Real-time Speech Recognition returns null

  • Real-time Speech Recognition is designed for streaming audio and only supports uncompressed PCM or WAV files with an 8 kHz or 16 kHz sample rate, a 16-bit bit depth, and a single channel (mono). For more information, see Supported audio formats for Speech Recognition services.

  • If you are testing the service with a pre-recorded audio file, you must first convert it to a supported format. For instructions, see Convert your audio format.

MP3 file error in Short Speech Recognition

Short Speech Recognition does support the MP3 format, but this error can occur if other properties like sample rate or channel count are incorrect. If the error persists, use the Audio File Transcription or Audio File Transcription (Offline Edition) service and add the enable_sample_rate_adaptive=true parameter to your request. For more information on format requirements, see Supported audio formats for Speech Recognition services.

TOO_LONG_SPEECH error in Short Speech Recognition

As described in the service requirements, Short Speech Recognition supports audio up to 60 seconds long. If your audio is longer than 60 seconds, use Real-time Speech Recognition, Audio File Transcription, or Audio File Transcription (Offline Edition). For more information, see Supported audio formats for Speech Recognition services.

Audio file fails to transcribe in the console demo

Convert your audio to an uncompressed WAV file with an 8 kHz or 16 kHz sample rate, a 16-bit bit depth, and a single channel (mono). For instructions, see Convert your audio format.

AUDIO_DURATION_TOO_LONG error

The maximum supported audio duration for Audio File Transcription and Audio File Transcription (Offline Edition) is 12 hours. This error occurs if your audio file exceeds this limit. You can use an FFmpeg command to split the long audio file into smaller segments and transcribe them individually.
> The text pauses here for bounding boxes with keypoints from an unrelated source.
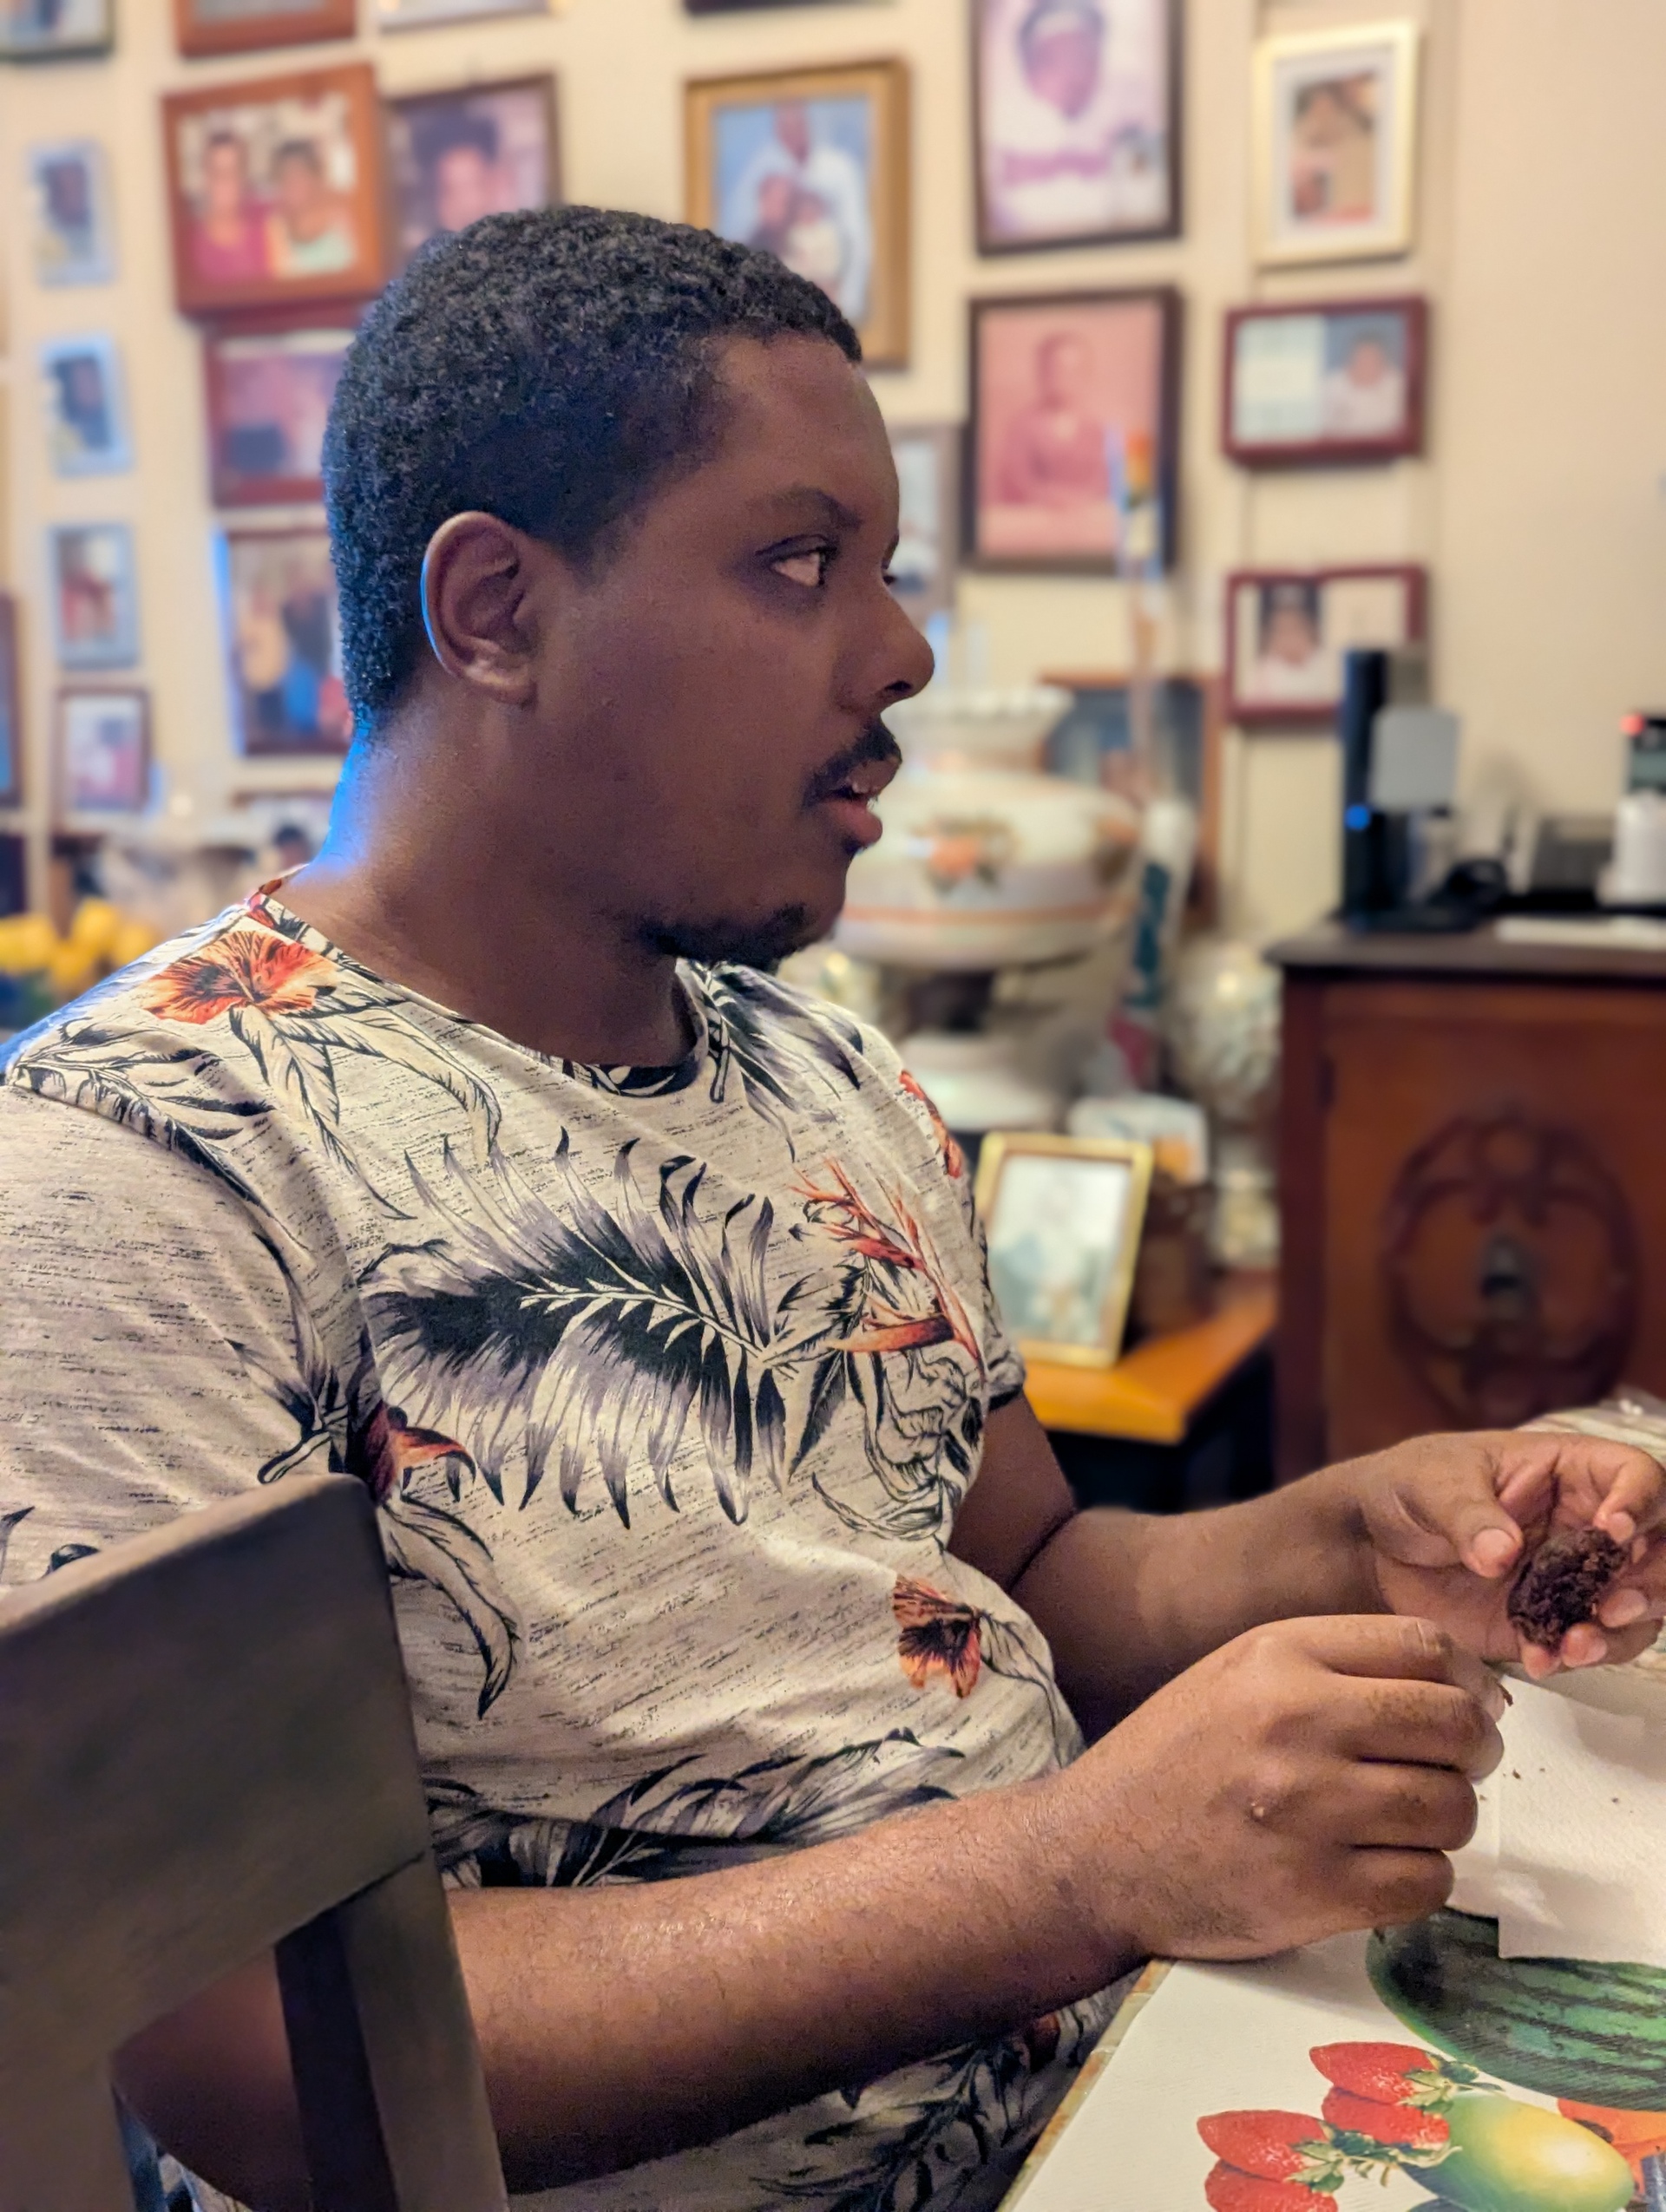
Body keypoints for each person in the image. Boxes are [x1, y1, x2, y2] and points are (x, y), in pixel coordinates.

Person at [2, 208, 1662, 2212]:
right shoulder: (141, 1158)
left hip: (1098, 2099)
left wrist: (1363, 1535)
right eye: (801, 563)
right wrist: (1076, 1870)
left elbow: (1030, 1576)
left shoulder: (829, 1075)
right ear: (495, 611)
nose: (902, 652)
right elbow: (262, 2066)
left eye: (887, 567)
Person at [726, 99, 871, 324]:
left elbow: (857, 239)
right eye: (785, 128)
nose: (791, 134)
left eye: (796, 126)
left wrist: (847, 303)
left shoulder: (838, 168)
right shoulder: (763, 168)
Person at [998, 329, 1110, 508]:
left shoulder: (1097, 428)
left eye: (1075, 370)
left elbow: (1104, 480)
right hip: (1035, 517)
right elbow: (1016, 479)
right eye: (1058, 369)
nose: (1066, 378)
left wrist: (1080, 500)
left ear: (1086, 374)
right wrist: (1049, 497)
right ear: (1043, 373)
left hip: (1084, 516)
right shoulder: (1023, 425)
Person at [265, 137, 355, 278]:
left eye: (299, 174)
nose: (292, 184)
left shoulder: (342, 216)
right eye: (285, 176)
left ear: (315, 176)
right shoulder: (276, 228)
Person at [190, 129, 268, 287]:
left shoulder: (265, 225)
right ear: (206, 178)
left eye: (233, 172)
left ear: (244, 178)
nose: (225, 181)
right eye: (218, 173)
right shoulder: (189, 246)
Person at [1247, 579, 1335, 703]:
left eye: (1296, 628)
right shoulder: (1263, 673)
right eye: (1281, 631)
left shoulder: (1326, 666)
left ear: (1311, 630)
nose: (1289, 638)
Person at [1323, 324, 1407, 438]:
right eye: (1362, 358)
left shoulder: (1398, 385)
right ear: (1351, 359)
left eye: (1373, 359)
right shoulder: (1331, 386)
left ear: (1384, 361)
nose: (1367, 364)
Download FFmpeg from its official website: https://ffmpeg.org/download.html

Example FFmpeg command:

ffmpeg -i input_audio.wav -ss 00:10:00 -to 5:10:00 -c copy output_audio.wav

Parameter descriptions:

-i input_audio.wav: Specifies the input file, input_audio.wav.

-ss 00:10:00: Sets the start time. Processing begins at 10 minutes into the original audio.

-to 5:10:00: Sets the end time. Processing stops at 5 hours and 10 minutes into the original audio.

-c copy: Specifies the codec option. The copy value instructs FFmpeg to copy the audio stream directly, bypassing re-encoding.

output_audio.wav: Specifies the output file, output_audio.wav. The duration of the resulting audio is 5 hours.

Note: If you are transcribing a dual-channel audio file and need to process both channels, the maximum supported audio duration is 6 hours. This logic applies to other multi-channel audio formats.